(Problem 1): Please reproduce the records under "Dataset excerpt" below line for line, without any changes. Leave the picture out of your copy.

(Excerpted passage):
● ● ● ●

If you are looking for an alternative that might save a few $ - you might want to research Kenyan Top Bar Hives (aka TBH). They say you can make one for about $30 of lumber. You might be lucky to attract a swarm with a little Lemongrass oil, or you might get yourself on a local Swarm list (by contacting your local SPCA or pest control companies), or just buy some bees like one normally would for the standard Langstroth hive. In theory you get less honey but more beeswax. Tossup for me really - both have benefits for a 2-person household. 

I am planning to start up one in the spring. I do not plan to take ANY honey in year one. If the colony is strong - I plan to see how much honey they end up with in the spring - that way I will know how much honey I can skim off to allow the bees to make it thru the winter. I think people are crazy when they pillage too much honey then have to feed the bees all winter or replace thru bees every spring. To me it is too much of a sweatshop mentality - I want my bees to be happy working with me - in the end we will both benefit. JMHO.

Enjoy your beekeeping for dummies book - it is a great read. Also look for a course to take in the spring. You have several months of extending your beekeeping network. Should not be too hard with a little perseverance.

Steve


----------



## Michael Bush (Oct 26, 2008)

http://www.bushfarms.com/beesnewbees.htm
http://www.bushfarms.com/beesbasics.htm
http://www.bushfarms.com/beeslazy.htm
http://www.bushfarms.com/bees.htm


----------



## valcwby01 (Dec 15, 2009)

Thanks, eatmorechicken, but what is the difference in the hive. Right now, this is also a two person household, but are planning on adoption in the next two - three years, so will that make a difference in the type of hive? I agree just from the little reading I've done that the first year is a NO HONEY year, but also would like to do something with the wax. I have always had "traditional" livestock, so I guess this is going to be a 180 working with an insect. Before, I always just killed bugs, not tried to keep them alive.

● ● ● ●

(Problem 2):
Answer these questions using the beekeeping thread above:
(a) According to the thread, roughly how much lumber does it take to build a Kenyan Top Bar Hive?
(b) What oil is mentioned for attracting a swarm?
(c) What does valcwby01 plan on doing in the next two to three years?

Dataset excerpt
● ● ● ●

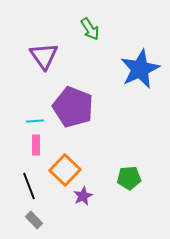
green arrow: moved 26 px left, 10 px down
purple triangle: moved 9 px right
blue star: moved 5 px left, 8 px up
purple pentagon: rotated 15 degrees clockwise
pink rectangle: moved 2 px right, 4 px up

● ● ● ●

(Written reply 1):
green arrow: moved 26 px left, 10 px down
purple triangle: moved 9 px right
blue star: moved 5 px left, 8 px up
purple pentagon: rotated 15 degrees clockwise
pink rectangle: moved 2 px right, 4 px up

(Written reply 2):
(a) About $30 of lumber.
(b) Lemongrass oil.
(c) Adoption.